QUOTED PASSAGE

════════

Capability-Based Feature Gating

This document explains how to use ICN's capability-based feature gating system to build protocols that gracefully handle peers running different software versions.

Overview

ICN implements protocol version negotiation during the Hello handshake. Each node announces:

  • Its supported protocol version range (min, current, max)
  • A bitmap of feature capabilities it supports
  • Its software version string

The network layer automatically negotiates the highest mutually-supported protocol version and calculates the intersection of capabilities. This information is then available for application-level feature gating.

════════

Rewrite the passage of the feature gating document that starts with "ICN implements protocol" and goes on through "(min, current, max)", putting "exchange" wherever "handshake" appears.

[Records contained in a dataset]
════════

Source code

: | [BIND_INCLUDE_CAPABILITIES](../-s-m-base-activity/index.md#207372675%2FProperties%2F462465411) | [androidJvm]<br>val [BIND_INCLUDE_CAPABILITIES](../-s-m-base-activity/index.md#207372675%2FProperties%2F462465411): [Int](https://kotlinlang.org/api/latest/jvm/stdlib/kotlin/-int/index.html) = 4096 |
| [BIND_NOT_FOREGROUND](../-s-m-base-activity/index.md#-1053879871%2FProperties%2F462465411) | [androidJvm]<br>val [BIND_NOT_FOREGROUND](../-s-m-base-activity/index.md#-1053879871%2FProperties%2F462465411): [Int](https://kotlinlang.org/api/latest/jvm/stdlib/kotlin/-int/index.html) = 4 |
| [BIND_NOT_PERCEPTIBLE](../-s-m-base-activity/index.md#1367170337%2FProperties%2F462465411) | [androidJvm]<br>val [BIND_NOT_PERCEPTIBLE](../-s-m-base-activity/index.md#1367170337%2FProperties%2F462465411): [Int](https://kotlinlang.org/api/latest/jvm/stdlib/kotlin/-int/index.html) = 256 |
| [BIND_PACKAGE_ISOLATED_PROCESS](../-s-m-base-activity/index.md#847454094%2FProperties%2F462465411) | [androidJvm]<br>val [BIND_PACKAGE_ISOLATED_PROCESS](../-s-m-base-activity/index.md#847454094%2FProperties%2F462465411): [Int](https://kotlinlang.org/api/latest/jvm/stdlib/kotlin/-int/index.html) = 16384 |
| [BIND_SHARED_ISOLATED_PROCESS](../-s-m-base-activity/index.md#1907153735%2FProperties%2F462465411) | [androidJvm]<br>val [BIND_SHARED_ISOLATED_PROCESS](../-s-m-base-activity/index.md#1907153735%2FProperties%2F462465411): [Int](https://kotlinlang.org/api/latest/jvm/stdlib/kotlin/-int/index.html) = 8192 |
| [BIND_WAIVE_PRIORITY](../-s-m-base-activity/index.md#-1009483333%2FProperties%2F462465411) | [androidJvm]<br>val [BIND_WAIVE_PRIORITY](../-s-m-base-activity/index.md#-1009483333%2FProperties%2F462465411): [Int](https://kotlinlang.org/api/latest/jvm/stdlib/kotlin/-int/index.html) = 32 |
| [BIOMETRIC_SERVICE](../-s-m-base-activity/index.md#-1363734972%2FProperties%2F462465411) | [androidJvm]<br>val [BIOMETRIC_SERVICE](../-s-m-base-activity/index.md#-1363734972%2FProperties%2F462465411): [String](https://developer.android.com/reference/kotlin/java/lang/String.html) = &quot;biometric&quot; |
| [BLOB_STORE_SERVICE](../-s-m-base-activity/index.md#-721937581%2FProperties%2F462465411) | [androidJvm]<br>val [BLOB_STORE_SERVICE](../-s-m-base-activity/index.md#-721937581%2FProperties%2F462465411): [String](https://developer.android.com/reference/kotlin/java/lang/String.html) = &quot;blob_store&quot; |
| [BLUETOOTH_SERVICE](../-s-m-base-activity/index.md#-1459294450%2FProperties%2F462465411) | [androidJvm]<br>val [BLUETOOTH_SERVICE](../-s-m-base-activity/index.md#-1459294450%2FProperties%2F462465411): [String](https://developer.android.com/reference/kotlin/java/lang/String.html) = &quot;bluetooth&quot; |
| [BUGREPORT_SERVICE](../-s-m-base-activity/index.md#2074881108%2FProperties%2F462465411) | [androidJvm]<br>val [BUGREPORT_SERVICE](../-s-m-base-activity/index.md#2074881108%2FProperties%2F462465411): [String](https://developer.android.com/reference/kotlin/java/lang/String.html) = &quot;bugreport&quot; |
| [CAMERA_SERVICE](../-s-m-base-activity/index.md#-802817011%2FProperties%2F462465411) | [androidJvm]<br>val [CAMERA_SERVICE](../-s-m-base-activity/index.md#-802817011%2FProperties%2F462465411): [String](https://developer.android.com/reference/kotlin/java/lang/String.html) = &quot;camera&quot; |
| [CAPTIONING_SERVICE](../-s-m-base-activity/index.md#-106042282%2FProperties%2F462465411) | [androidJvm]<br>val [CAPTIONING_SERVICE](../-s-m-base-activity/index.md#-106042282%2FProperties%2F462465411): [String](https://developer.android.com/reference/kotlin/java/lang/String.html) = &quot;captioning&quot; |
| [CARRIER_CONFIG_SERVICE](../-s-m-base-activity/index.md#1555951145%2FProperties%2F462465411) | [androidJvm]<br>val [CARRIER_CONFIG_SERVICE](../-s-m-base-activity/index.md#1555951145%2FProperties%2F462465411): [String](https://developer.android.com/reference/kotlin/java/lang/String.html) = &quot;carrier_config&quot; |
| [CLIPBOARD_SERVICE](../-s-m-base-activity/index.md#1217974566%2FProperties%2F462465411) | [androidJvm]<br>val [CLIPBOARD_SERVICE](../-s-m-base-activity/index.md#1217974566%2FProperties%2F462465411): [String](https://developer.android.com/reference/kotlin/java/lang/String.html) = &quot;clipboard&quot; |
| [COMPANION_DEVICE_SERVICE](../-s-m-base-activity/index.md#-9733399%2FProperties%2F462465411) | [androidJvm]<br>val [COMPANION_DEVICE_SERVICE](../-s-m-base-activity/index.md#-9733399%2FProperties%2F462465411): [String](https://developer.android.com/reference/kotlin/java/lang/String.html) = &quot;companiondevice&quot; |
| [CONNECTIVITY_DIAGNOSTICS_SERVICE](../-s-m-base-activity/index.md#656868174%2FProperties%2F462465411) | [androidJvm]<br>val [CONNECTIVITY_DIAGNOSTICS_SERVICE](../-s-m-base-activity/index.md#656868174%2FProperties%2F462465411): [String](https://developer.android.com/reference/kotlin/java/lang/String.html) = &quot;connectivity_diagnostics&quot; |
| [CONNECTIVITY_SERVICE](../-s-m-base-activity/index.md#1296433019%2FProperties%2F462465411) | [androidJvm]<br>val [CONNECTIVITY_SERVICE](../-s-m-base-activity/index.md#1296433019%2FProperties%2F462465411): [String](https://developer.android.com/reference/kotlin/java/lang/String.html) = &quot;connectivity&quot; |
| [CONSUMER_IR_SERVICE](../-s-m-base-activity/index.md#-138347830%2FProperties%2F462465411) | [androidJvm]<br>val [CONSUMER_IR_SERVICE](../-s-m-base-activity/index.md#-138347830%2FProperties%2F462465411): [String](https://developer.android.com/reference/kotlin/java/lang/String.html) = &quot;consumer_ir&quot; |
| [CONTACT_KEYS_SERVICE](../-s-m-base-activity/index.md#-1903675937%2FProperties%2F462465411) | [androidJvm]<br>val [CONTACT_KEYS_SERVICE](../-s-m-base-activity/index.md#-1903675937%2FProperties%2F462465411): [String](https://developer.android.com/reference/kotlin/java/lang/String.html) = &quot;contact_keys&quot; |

════════

THE COMPLETED TASK
ICN implements protocol version negotiation during the Hello exchange. Each node announces:

  • Its supported protocol version range (min, current, max)